Operating systems

Operating system. There were gazillion holy wars about Windows vs. Linux vs. MacOS vs. name your Esoteric OS here. I have to confess, I participated in some of them a long time ago, then stopped for a while. Now I feel it’s time for my final shot in this battle.

Background

My first operating system was MS-DOS circa 1994 (or the earliest I can remember). I used it to launch games on my cousin’s computer while he was asleep on Saturday mornings. He was in high school back in the day, and I couldn’t understand how one can sleep so long on Saturday morning when he could do something on his computer. Twelve years later, I understood it entirely when I went to high school myself. The only rule there was that I cannot wake him up; otherwise, I can use the computer in any way I find interesting. It took a while to understand how to launch games independently, so I tried “entering” multiple files and directories. I believe I used the OS at the day (actually, Norton Commander or something). The operating system was something I used to open the apps with, listing the files, and visualizing my computer’s contents. At some point, it was so interesting to me that I entirely dumped the idea of playing games and browsed those drives, directories, and files instead.

My cousin showed up awake with his classmate in the morning on one of these Saturdays, and they presented Windows 95 and unpacked a strange device that turned out to be a mouse. We’ve spent playing FIFA 96, where I used this weird mouse thing instead of the keyboard to control my team for the rest of the day. I was miserably losing as I had to move my hand on the table as fast as possible. The left button was “kick”, right was “pass”. That day I understood another function of the OS: it helped me work with my devices. The other MS-DOS did not recognize mouse movement or clicks.

Now let’s fast forward to late 2004, the time when a geeky friend of mine gave me a CD and said, “Hey, check out this new Linux. It would be easier for you to run Apache and PHP on it than on Windows.” Ubuntu 4.10 Warty Warthog, and since that day, I barely used Windows for anything than gaming.

When I was already a senior engineer, that’s the title they give you back in Ukraine when you are 23 and do stuff with computers (I got it when I was 21), I bought my first Mac. It was the first Mac in my company. Everybody was freaking out at how I would do my job now with the system nobody ever saw before. It was already 2013.

I bought my personal laptop 3 years ago; it’s running Linux since day 1 (yeah, on Day 0, it was running Windows, and I honestly tried to use it for one day).

Now this

I use multiple laptops: MBP 16" for work, ThinkPad X1 for personal projects, Windows on VM once in a blue moon, sometimes I don’t even know what OS is running on the device I use (like the one in my car or on my thermostat).

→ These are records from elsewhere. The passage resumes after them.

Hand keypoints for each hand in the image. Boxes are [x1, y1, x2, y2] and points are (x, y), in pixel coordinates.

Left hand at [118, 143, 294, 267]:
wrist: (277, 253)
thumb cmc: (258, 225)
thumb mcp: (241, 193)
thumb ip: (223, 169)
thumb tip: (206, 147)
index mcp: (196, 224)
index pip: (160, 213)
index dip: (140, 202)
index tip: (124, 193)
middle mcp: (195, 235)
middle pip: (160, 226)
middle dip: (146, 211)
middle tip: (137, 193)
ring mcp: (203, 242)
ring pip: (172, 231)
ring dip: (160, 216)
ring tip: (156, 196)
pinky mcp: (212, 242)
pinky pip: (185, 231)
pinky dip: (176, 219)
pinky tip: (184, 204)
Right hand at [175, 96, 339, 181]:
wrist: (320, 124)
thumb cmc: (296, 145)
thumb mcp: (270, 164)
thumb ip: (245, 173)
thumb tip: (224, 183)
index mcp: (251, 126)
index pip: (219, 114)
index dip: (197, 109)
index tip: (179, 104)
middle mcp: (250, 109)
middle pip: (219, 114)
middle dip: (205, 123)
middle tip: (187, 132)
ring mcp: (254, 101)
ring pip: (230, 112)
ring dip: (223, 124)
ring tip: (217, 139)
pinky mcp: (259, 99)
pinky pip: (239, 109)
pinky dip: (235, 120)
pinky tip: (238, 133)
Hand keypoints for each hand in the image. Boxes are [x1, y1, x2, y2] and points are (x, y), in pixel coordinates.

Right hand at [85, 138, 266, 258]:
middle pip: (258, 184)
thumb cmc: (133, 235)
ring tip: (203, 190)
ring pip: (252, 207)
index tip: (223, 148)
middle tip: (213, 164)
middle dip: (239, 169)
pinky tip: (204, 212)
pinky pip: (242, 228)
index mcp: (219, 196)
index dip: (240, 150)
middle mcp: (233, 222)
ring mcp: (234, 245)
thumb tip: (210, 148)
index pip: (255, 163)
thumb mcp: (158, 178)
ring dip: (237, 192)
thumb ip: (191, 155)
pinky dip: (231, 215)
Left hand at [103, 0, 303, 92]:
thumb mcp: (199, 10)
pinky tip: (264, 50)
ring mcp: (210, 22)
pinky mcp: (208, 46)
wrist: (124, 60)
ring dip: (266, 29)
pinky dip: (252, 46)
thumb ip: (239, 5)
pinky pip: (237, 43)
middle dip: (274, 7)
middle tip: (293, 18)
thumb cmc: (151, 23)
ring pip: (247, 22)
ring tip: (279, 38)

Most importantly, I do not care. Entirely. At all. Because I use apps. I do not care about which OS they rely on to do their job, fulfill their function.

As a software engineer, I write some code and design systems, write documentation, and read a lot of documentation. I need Firefox, shell, VSCode, Git, and Docker. As far as I know, they are present on any operating system that I care to mention (and maybe even on your esoteric operating system too). The operating system has only one function to me: switch focus between applications. My current PopOS does it extremely fast on my ThinkPad. I wish my MacOS would be as fast. I didn’t try Windows recently to do precisely that, but I think it will not be dramatically different. My Xbox cannot run multiple games at once and it’s okay. My personal files are on the cloud, my music is on Spotify, my videos are on Netflix and Amazon, my everything is outside of my computer. I do Zooms (Teams and Google Meet, yes, I do all of them) from my phone. It gives a superior picture than any laptop integrated camera and connects well with my earbuds.

This holy war became absolutely irrelevant. There’s no feature operating system can propose to me that would make me switch. Thus I officially become an operating system free, and damn, it feels so good. This is progress; this is unification I could not even imagine ten years ago when I typed in trenches with other folks in the holy war for the best operating system ever existing.